Dans la continuité de notre rando cigare-nature de la veille, nous décidons avec Javier et Carlo de remettre le couvert ce vendredi avec une excursion matinale dans la vallée de Viñales. Douglas, notre guide, mène la danse. Il est vrai que comme le suggère mon comparse germanique : « He’s worth one fucking penny ».

Sous un soleil de plomb, nous cheminons tranquillement. Très tranquillement en fait car on s’arrête quasiment tous les 200 mètres pour observer ici telle plante, là tel oiseau. Douglas joue les professeurs et n’est pas avare en explications : Cuba, avec sa géologie et son climat particulier, a « forcé » la faune et la flore à s’adapter, ce qui explique le taux d’endémisme incroyable. C’est d’ailleurs dans le but de préserver ce trésor que certaines zones du parc sont interdites.

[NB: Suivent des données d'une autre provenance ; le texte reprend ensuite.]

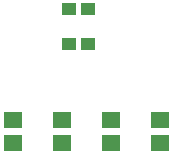
<source format=gtp>
G04*
G04 #@! TF.GenerationSoftware,Altium Limited,Altium Designer,23.5.1 (21)*
G04*
G04 Layer_Color=8421504*
%FSLAX43Y43*%
%MOMM*%
G71*
G04*
G04 #@! TF.SameCoordinates,0A014DD4-22E2-4276-B171-07083C4432E0*
G04*
G04*
G04 #@! TF.FilePolarity,Positive*
G04*
G01*
G75*
%ADD12R,1.550X1.350*%
%ADD13R,1.207X1.058*%
D12*
X11049Y7448D02*
D03*
Y9398D02*
D03*
X15198D02*
D03*
Y7448D02*
D03*
X19346Y9398D02*
D03*
Y7448D02*
D03*
X23495Y9398D02*
D03*
Y7448D02*
D03*
D13*
X17400Y18796D02*
D03*
X15748D02*
D03*
X17400Y15875D02*
D03*
X15748D02*
D03*
M02*

</source>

Le décor est toujours aussi fantastique, et si ce n’est quelques fermes – ambiance « petite maison dans la prairie » – il n’y a pas âme (humaine) qui vive :

Petite surprise réservée par notre guide, la traversée partielle d’une Mogote via une cave naturelle et des chemins … plus qu’étroits (Je savais bien que mon addiction au club med gym me servirait à un moment donné :)

Après quelques trois heures, nous arrivons au point final de notre marche, une petite maison, en haut d’une colline, abritant une ferme collective. La vue se passe tout juste de commentaires …

et après un bon jus de fruits maison, je m’assoupis comme un bébé …

Une journée dans la droite lignée d’hier : Viñales et ses alentours sont un vrai bol d’air.